▸ Exercise prompt
Copy each record below faithfully, leaving out images.

BEGIN Material for the task

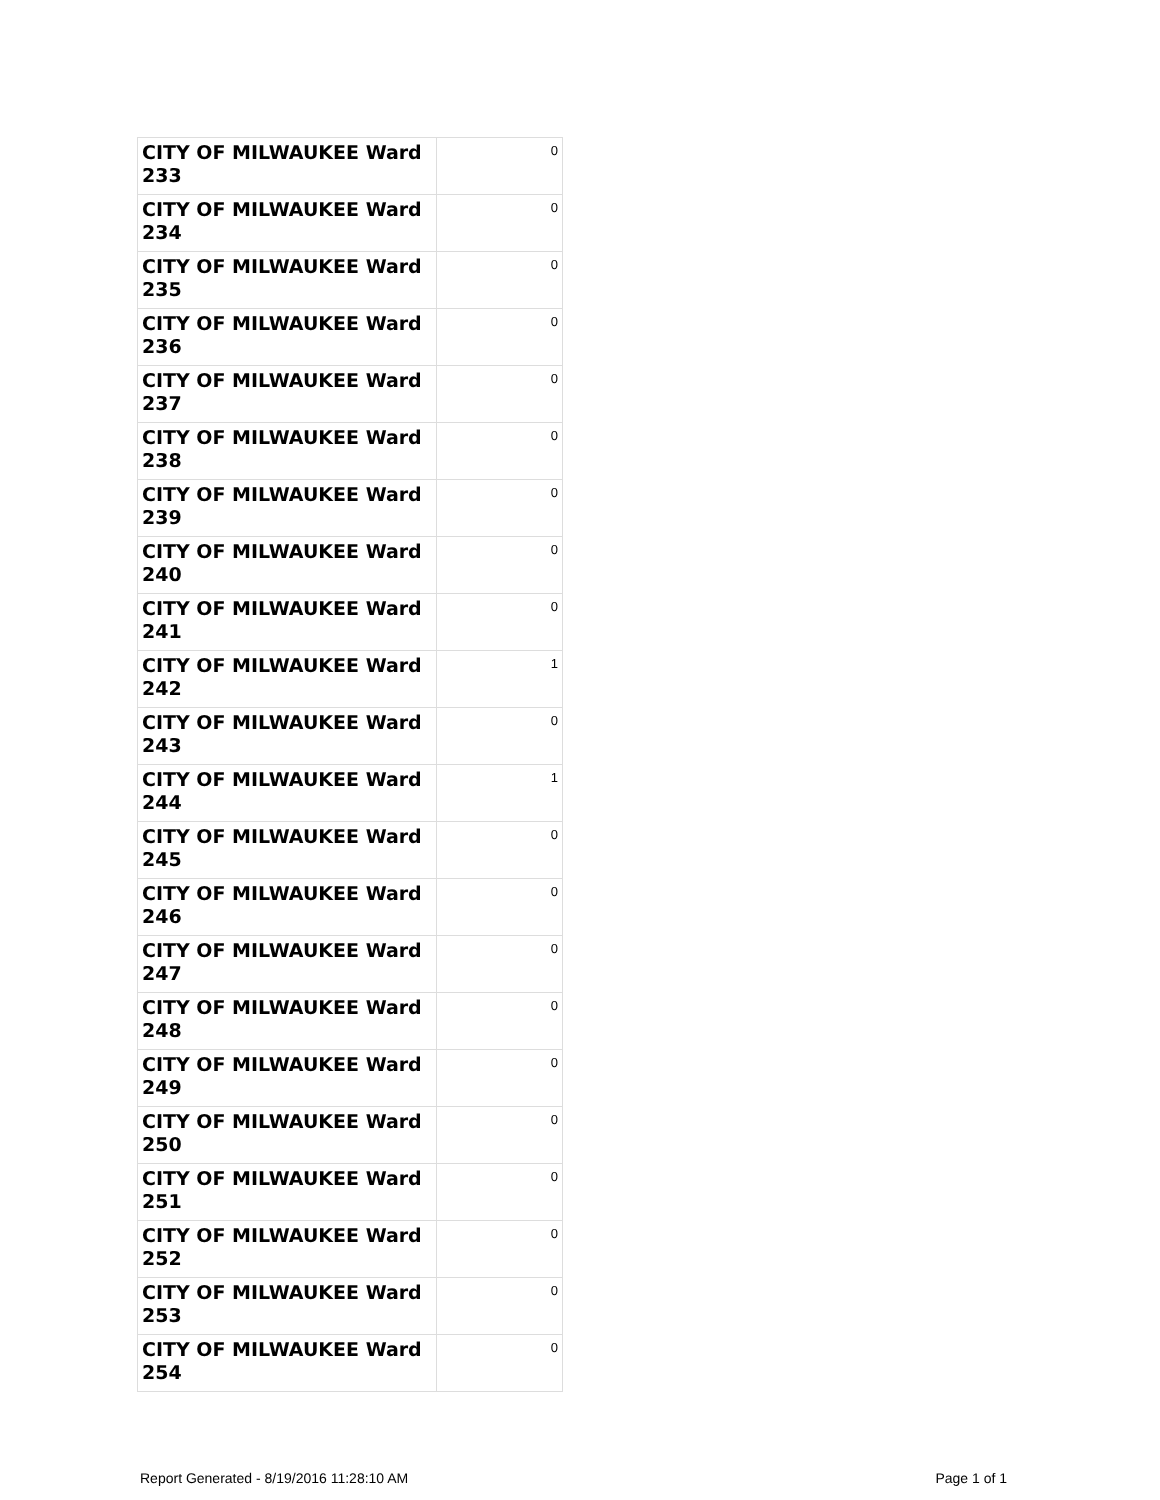| CITY OF MILWAUKEE Ward 233 | 0 |
| CITY OF MILWAUKEE Ward 234 | 0 |
| CITY OF MILWAUKEE Ward 235 | 0 |
| CITY OF MILWAUKEE Ward 236 | 0 |
| CITY OF MILWAUKEE Ward 237 | 0 |
| CITY OF MILWAUKEE Ward 238 | 0 |
| CITY OF MILWAUKEE Ward 239 | 0 |
| CITY OF MILWAUKEE Ward 240 | 0 |
| CITY OF MILWAUKEE Ward 241 | 0 |
| CITY OF MILWAUKEE Ward 242 | 1 |
| CITY OF MILWAUKEE Ward 243 | 0 |
| CITY OF MILWAUKEE Ward 244 | 1 |
| CITY OF MILWAUKEE Ward 245 | 0 |
| CITY OF MILWAUKEE Ward 246 | 0 |
| CITY OF MILWAUKEE Ward 247 | 0 |
| CITY OF MILWAUKEE Ward 248 | 0 |
| CITY OF MILWAUKEE Ward 249 | 0 |
| CITY OF MILWAUKEE Ward 250 | 0 |
| CITY OF MILWAUKEE Ward 251 | 0 |
| CITY OF MILWAUKEE Ward 252 | 0 |
| CITY OF MILWAUKEE Ward 253 | 0 |
| CITY OF MILWAUKEE Ward 254 | 0 |
Report Generated - 8/19/2016 11:28:10 AM Page 1 of 1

END Material for the task

▸ Solution for this problem
| CITY OF MILWAUKEE Ward 233 | 0 |
| CITY OF MILWAUKEE Ward 234 | 0 |
| CITY OF MILWAUKEE Ward 235 | 0 |
| CITY OF MILWAUKEE Ward 236 | 0 |
| CITY OF MILWAUKEE Ward 237 | 0 |
| CITY OF MILWAUKEE Ward 238 | 0 |
| CITY OF MILWAUKEE Ward 239 | 0 |
| CITY OF MILWAUKEE Ward 240 | 0 |
| CITY OF MILWAUKEE Ward 241 | 0 |
| CITY OF MILWAUKEE Ward 242 | 1 |
| CITY OF MILWAUKEE Ward 243 | 0 |
| CITY OF MILWAUKEE Ward 244 | 1 |
| CITY OF MILWAUKEE Ward 245 | 0 |
| CITY OF MILWAUKEE Ward 246 | 0 |
| CITY OF MILWAUKEE Ward 247 | 0 |
| CITY OF MILWAUKEE Ward 248 | 0 |
| CITY OF MILWAUKEE Ward 249 | 0 |
| CITY OF MILWAUKEE Ward 250 | 0 |
| CITY OF MILWAUKEE Ward 251 | 0 |
| CITY OF MILWAUKEE Ward 252 | 0 |
| CITY OF MILWAUKEE Ward 253 | 0 |
| CITY OF MILWAUKEE Ward 254 | 0 |
Report Generated - 8/19/2016 11:28:10 AM Page 1 of 1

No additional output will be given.